▶ TASK INSTRUCTIONS
From the entries below, please gather each line containing the string "should".

Start of DATA UNDER STUDY

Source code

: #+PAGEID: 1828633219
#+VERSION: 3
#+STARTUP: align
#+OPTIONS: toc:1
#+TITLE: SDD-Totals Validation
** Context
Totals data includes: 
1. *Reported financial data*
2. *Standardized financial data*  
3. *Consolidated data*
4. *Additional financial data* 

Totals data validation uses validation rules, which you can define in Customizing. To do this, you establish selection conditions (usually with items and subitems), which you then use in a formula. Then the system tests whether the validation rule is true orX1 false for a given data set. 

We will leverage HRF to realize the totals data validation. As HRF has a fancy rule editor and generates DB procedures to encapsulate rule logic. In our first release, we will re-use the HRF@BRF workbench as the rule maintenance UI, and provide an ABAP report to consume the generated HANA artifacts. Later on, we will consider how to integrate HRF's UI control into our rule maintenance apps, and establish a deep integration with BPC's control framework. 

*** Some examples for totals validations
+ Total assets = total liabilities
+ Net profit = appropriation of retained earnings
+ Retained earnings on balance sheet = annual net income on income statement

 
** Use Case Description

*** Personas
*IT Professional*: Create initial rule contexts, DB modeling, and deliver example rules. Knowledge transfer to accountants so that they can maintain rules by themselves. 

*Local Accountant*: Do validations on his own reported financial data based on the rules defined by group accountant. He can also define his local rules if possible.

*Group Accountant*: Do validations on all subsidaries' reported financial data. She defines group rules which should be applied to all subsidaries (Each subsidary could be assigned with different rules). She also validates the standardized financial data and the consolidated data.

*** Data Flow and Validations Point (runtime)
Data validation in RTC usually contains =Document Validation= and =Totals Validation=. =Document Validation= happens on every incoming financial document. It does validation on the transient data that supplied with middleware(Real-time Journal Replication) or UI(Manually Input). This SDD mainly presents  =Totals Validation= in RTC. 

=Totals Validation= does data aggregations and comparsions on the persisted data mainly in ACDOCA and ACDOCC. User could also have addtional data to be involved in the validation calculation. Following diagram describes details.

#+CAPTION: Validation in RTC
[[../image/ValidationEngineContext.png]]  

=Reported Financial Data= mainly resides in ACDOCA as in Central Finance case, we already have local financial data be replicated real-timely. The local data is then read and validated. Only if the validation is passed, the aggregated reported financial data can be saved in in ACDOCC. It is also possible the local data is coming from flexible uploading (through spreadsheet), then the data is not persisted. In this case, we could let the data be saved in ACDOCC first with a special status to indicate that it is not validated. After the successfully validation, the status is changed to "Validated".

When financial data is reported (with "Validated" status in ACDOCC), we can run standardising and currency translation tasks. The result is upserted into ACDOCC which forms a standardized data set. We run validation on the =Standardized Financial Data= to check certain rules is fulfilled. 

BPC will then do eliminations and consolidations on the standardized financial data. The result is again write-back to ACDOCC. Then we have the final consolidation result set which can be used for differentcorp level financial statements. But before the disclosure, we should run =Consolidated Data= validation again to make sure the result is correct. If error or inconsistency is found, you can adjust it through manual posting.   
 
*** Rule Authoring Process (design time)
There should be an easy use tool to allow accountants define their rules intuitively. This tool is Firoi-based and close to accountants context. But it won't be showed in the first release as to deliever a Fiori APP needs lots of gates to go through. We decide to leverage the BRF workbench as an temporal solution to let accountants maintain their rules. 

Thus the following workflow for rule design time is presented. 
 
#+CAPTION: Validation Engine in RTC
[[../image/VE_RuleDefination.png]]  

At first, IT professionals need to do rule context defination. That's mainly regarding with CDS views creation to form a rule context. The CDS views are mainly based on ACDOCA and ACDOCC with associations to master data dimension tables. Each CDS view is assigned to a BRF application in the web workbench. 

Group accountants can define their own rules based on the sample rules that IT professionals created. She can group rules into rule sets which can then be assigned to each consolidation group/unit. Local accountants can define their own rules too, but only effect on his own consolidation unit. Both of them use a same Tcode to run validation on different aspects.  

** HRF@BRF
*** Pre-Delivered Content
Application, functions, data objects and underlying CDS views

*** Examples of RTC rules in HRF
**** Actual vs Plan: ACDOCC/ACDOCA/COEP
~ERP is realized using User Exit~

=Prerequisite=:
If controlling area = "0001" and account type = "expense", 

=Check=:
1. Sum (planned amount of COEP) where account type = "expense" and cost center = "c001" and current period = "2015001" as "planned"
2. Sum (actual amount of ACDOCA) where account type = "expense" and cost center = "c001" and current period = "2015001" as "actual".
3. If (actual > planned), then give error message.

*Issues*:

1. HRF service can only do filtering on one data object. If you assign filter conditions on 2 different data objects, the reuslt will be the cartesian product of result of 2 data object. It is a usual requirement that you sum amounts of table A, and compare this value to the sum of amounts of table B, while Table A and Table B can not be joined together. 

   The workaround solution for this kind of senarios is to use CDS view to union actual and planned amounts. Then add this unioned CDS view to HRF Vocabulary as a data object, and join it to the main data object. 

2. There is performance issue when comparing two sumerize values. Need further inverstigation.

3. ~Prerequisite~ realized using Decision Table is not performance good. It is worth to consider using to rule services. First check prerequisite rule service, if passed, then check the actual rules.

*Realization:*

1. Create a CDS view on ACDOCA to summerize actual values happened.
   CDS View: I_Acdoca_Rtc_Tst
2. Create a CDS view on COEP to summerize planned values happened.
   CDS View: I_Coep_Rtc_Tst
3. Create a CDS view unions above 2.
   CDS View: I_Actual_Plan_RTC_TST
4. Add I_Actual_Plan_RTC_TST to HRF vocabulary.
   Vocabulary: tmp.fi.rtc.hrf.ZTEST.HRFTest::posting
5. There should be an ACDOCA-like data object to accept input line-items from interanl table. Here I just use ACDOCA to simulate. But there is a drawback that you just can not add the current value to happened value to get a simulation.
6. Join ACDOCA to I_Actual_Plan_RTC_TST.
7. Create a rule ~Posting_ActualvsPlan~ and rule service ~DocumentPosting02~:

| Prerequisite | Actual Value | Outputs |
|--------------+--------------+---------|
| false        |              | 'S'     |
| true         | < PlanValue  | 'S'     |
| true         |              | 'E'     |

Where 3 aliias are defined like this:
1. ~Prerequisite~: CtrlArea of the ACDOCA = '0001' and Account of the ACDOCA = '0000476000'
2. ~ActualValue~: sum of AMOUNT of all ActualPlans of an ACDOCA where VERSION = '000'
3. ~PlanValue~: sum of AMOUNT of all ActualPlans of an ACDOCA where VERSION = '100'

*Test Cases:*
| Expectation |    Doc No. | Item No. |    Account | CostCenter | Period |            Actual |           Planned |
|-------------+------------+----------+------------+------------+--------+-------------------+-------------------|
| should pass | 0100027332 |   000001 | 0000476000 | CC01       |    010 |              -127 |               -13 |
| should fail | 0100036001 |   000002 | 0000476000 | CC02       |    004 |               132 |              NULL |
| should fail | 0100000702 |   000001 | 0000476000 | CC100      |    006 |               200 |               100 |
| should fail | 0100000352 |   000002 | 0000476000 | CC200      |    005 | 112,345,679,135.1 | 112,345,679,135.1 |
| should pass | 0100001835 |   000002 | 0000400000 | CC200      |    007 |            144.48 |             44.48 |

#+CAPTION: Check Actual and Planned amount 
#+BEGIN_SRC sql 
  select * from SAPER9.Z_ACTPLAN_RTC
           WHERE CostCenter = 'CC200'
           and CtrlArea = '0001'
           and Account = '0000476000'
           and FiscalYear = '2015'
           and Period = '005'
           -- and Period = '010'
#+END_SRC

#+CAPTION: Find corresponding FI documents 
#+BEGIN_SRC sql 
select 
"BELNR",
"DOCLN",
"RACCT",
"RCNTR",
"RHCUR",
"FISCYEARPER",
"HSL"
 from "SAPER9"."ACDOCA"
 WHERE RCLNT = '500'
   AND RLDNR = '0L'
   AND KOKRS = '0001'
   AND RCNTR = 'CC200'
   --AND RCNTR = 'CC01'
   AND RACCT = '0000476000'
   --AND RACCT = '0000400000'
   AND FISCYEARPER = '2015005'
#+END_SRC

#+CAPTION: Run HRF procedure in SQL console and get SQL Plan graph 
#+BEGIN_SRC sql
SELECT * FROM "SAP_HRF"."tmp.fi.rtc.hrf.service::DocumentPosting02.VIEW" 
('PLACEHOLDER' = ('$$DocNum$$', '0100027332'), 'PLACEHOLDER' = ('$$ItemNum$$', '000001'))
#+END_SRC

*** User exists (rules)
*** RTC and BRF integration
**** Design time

End of DATA UNDER STUDY

▶ OUTPUT OF THE EXERCISE
*Group Accountant*: Do validations on all subsidaries' reported financial data. She defines group rules which should be applied to all subsidaries (Each subsidary could be assigned with different rules). She also validates the standardized financial data and the consolidated data.
BPC will then do eliminations and consolidations on the standardized financial data. The result is again write-back to ACDOCC. Then we have the final consolidation result set which can be used for differentcorp level financial statements. But before the disclosure, we should run =Consolidated Data= validation again to make sure the result is correct. If error or inconsistency is found, you can adjust it through manual posting.   
There should be an easy use tool to allow accountants define their rules intuitively. This tool is Firoi-based and close to accountants context. But it won't be showed in the first release as to deliever a Fiori APP needs lots of gates to go through. We decide to leverage the BRF workbench as an temporal solution to let accountants maintain their rules. 
5. There should be an ACDOCA-like data object to accept input line-items from interanl table. Here I just use ACDOCA to simulate. But there is a drawback that you just can not add the current value to happened value to get a simulation.
| should pass | 0100027332 |   000001 | 0000476000 | CC01       |    010 |              -127 |               -13 |
| should fail | 0100036001 |   000002 | 0000476000 | CC02       |    004 |               132 |              NULL |
| should fail | 0100000702 |   000001 | 0000476000 | CC100      |    006 |               200 |               100 |
| should fail | 0100000352 |   000002 | 0000476000 | CC200      |    005 | 112,345,679,135.1 | 112,345,679,135.1 |
| should pass | 0100001835 |   000002 | 0000400000 | CC200      |    007 |            144.48 |             44.48 |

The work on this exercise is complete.